My development notes were stored in "outline.txt" and should give a rough approximation of how I tackled this project. I laid out some steps with regards to how I wanted to tackle the problem. I didn't get around to prettifying the page or Dockerising it properly, but I did get most of the expected functionality working in pure Django within 3 hours so I'm happy about that. All in all, I spend about 9 hours building the actual webpage, and another 2 on writing out the documentation / scripts.

Running the program

I spent a bit of bonus time writing some bash scripts to automate the setup and teardown of the webpage. They don't work quite as well as I want them to, but at the very least "run-page.sh" should give some solid indication of the steps required to get this application up and running:

  1. installing gdal and python3-gdal onto the system may be a prerequisite to getting this site running properly? I'm not sure.

  2. Run the PostGIS database from Podman / Docker using the following command:

$ podman run --name=postgis -d -e POSTGRES_USER=user001 -e POSTGRES_PASS=123456789 -e POSTGRES_DBNAME=gis -p 5432:5432 kartoza/postgis:9.6-2.4
  1. Set up the python virtual environment (should be using python3):
$ python -m venv venv
$ source venv/bin/activate
$ pip install -r requirements.txt
  1. Set up and run the Django server (either in the background or in a separate terminal)

▶ Dataset records:
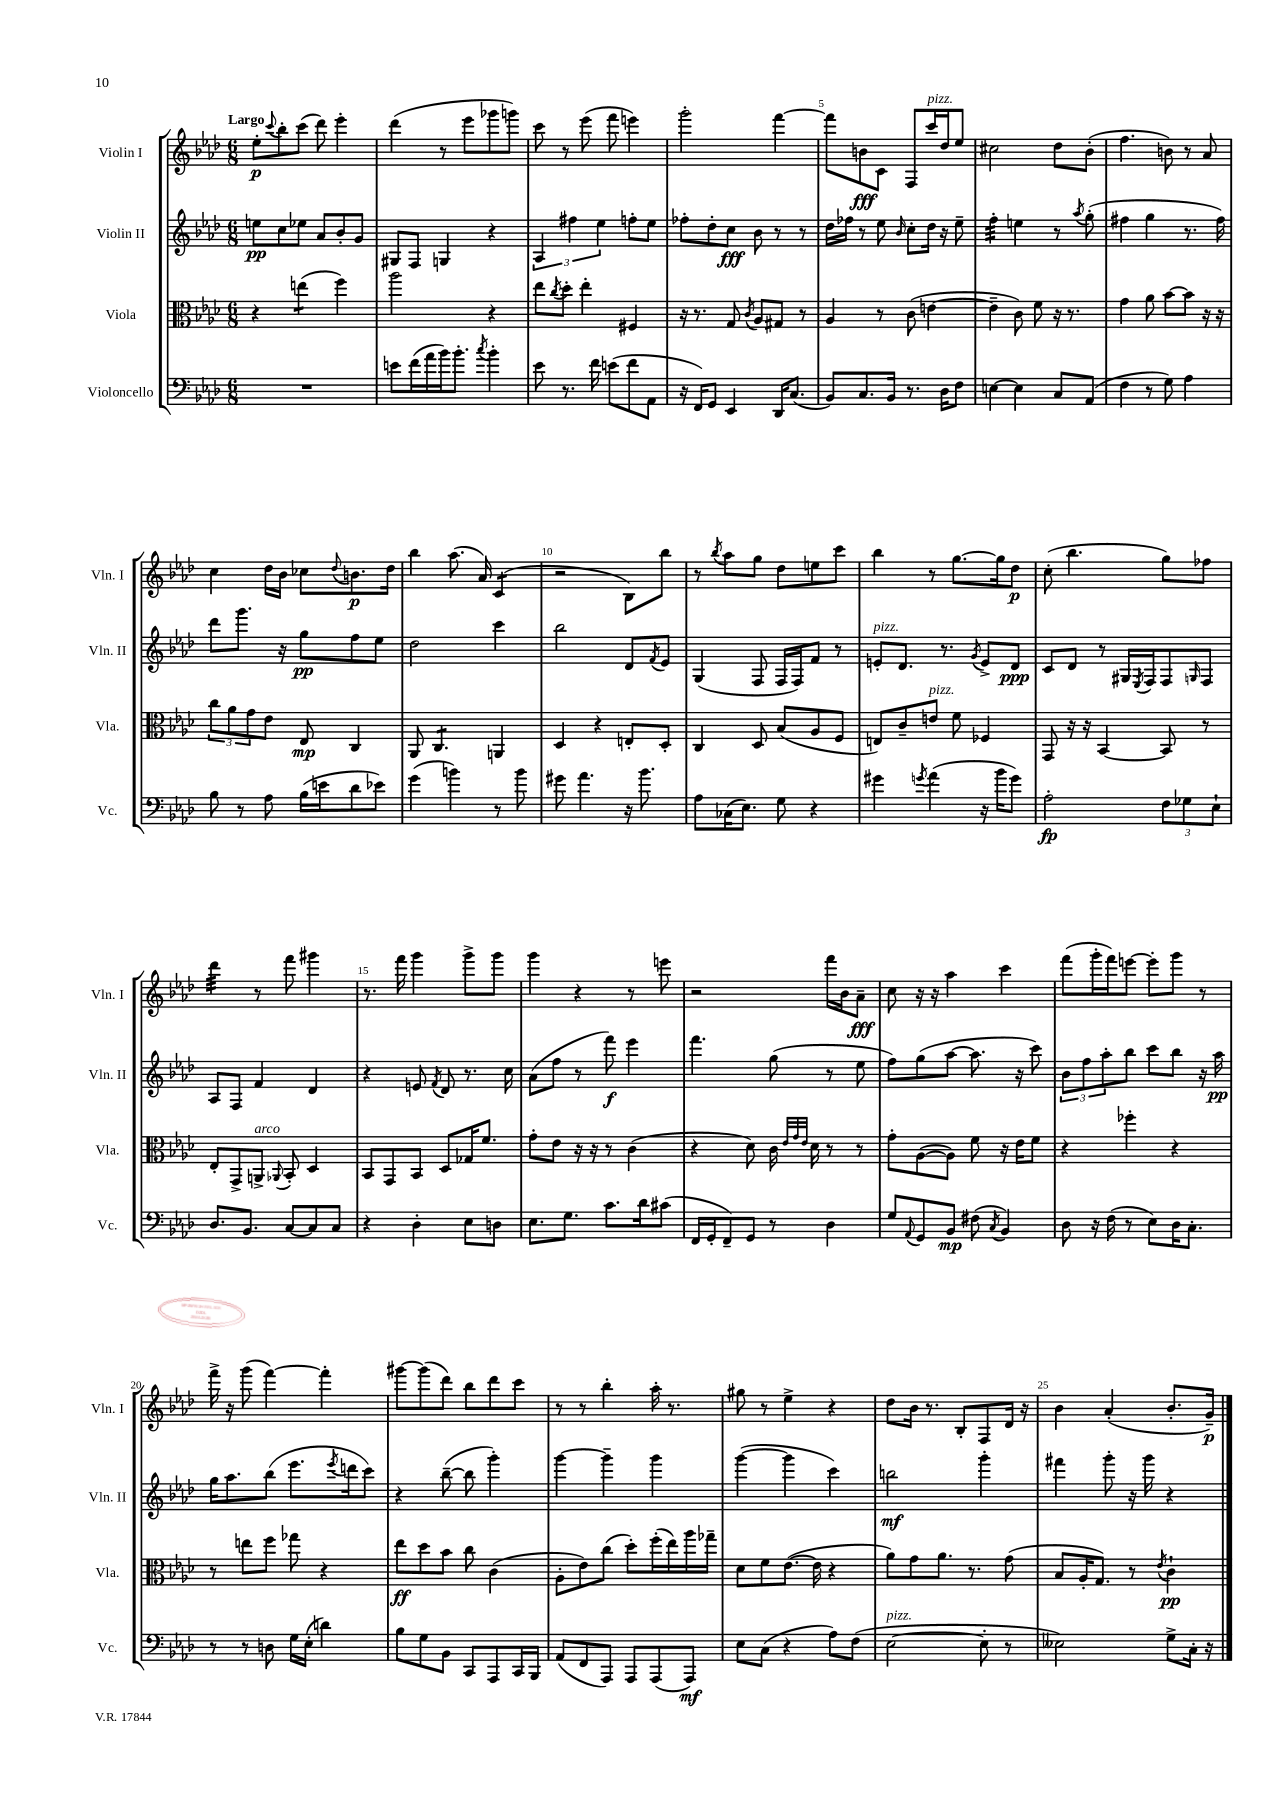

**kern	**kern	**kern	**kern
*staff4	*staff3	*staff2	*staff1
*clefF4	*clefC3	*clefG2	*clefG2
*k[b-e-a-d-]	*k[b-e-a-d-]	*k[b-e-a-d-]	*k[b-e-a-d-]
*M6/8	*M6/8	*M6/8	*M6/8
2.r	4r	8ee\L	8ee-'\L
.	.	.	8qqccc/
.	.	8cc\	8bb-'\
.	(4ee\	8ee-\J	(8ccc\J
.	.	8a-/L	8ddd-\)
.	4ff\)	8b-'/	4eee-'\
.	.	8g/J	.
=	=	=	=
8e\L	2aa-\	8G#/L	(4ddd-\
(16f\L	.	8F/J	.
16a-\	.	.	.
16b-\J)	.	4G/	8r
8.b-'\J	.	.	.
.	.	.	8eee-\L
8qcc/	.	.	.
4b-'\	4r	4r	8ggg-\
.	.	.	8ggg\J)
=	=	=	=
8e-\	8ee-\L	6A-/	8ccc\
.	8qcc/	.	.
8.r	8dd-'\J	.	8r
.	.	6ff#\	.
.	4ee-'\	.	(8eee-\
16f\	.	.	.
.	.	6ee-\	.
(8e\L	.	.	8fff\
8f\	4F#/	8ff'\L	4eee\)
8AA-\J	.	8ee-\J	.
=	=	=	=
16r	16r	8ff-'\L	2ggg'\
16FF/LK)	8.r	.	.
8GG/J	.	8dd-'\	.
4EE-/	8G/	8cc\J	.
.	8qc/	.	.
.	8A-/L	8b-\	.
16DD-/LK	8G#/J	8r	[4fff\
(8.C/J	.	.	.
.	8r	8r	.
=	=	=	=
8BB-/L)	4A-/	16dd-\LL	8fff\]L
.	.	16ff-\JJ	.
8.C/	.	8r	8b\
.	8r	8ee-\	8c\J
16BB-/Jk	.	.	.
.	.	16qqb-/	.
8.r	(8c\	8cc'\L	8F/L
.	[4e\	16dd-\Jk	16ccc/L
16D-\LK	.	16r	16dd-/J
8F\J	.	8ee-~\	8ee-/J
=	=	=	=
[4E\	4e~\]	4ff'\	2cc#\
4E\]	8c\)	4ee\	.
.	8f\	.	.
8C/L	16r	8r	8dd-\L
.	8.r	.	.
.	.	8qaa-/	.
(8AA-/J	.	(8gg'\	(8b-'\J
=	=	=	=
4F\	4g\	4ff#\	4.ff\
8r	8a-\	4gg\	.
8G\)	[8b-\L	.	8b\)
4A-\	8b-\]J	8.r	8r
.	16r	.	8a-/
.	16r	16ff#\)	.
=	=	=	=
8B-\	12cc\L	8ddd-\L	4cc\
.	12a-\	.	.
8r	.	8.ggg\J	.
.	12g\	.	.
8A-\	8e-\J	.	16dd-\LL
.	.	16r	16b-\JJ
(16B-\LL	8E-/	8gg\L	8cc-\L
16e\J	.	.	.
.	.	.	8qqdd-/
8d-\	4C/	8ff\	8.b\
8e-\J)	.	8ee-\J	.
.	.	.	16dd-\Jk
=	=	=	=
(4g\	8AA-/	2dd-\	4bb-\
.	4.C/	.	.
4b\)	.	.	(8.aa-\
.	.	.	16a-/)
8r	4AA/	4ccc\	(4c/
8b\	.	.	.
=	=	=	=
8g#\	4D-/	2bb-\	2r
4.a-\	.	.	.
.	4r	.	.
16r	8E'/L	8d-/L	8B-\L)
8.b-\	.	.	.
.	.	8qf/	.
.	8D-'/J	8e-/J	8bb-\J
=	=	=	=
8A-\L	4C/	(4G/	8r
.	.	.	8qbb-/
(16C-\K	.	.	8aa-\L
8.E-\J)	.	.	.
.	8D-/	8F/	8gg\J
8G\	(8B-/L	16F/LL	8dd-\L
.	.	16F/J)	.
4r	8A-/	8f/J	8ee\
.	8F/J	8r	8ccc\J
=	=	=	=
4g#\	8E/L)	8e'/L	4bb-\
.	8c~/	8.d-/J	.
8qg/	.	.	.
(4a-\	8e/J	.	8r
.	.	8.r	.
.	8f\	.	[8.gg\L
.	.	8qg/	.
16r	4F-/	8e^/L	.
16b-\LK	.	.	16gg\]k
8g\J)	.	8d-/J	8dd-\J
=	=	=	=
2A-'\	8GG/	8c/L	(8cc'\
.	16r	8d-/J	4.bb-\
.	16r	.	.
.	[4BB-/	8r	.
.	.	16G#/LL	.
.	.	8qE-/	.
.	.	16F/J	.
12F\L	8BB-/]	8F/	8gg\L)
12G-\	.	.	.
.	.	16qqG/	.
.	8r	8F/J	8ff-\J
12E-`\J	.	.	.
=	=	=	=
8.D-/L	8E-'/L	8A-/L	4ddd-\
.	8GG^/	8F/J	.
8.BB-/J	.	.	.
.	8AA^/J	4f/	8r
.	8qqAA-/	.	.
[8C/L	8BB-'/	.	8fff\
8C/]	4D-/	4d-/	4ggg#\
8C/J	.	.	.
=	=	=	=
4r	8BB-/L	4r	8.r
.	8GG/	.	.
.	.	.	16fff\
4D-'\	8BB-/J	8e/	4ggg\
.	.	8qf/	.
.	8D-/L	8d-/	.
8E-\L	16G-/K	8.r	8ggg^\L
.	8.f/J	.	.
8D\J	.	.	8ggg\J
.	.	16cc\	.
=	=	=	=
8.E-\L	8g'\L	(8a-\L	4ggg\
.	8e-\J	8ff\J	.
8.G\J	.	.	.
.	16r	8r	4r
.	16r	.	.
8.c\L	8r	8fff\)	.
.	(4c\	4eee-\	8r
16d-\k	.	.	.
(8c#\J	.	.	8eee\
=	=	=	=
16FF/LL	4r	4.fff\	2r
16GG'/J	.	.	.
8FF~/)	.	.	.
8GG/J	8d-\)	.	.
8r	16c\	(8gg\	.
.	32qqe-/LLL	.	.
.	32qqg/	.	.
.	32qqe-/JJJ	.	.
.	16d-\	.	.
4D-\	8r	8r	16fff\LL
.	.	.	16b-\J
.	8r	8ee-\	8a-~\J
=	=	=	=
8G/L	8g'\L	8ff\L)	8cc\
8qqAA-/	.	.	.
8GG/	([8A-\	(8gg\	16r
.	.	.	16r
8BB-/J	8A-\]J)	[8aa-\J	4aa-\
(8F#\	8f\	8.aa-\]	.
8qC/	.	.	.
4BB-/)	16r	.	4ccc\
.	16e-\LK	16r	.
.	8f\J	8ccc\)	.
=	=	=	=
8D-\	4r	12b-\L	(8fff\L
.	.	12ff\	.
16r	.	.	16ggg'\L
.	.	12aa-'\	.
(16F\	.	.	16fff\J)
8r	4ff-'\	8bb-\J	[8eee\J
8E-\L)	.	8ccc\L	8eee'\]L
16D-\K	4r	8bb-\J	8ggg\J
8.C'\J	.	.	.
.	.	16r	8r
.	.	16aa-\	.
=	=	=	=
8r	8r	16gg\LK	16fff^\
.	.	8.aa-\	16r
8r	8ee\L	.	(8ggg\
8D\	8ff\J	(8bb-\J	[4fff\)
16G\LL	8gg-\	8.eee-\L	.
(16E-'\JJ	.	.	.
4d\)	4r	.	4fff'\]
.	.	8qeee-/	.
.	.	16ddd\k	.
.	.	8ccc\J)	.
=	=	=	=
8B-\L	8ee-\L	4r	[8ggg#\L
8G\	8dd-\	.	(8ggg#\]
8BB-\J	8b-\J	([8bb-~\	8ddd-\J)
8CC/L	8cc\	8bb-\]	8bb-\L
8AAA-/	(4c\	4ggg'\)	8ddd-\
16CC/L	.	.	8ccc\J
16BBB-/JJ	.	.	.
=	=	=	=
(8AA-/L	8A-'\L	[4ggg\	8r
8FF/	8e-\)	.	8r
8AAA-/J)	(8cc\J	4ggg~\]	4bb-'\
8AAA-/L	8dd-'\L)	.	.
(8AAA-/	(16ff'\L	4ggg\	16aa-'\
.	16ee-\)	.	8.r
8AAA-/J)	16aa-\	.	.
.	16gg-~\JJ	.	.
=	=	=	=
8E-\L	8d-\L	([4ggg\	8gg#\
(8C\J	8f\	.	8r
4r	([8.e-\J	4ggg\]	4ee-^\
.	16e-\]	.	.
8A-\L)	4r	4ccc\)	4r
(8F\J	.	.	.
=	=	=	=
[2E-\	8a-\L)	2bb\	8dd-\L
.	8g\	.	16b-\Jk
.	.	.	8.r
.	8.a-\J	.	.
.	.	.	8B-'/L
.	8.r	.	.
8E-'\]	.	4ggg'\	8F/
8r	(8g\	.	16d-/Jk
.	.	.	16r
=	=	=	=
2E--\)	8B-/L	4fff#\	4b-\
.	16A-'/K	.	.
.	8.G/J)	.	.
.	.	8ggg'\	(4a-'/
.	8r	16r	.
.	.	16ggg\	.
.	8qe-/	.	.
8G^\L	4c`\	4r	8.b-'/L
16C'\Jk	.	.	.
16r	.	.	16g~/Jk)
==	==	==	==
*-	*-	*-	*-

▶ Objective:
Rewrite the project write-up, beginning at "1. installing gdal" and stopping after "a separate terminal)", with "separate terminal" replaced by "second terminal". Work only from the project write-up.

▶ Answer in full:
1. installing gdal and python3-gdal onto the system may be a prerequisite to getting this site running properly? I'm not sure.

  2. Run the PostGIS database from Podman / Docker using the following command:

$ podman run --name=postgis -d -e POSTGRES_USER=user001 -e POSTGRES_PASS=123456789 -e POSTGRES_DBNAME=gis -p 5432:5432 kartoza/postgis:9.6-2.4
  1. Set up the python virtual environment (should be using python3):
$ python -m venv venv
$ source venv/bin/activate
$ pip install -r requirements.txt
  1. Set up and run the Django server (either in the background or in a second terminal)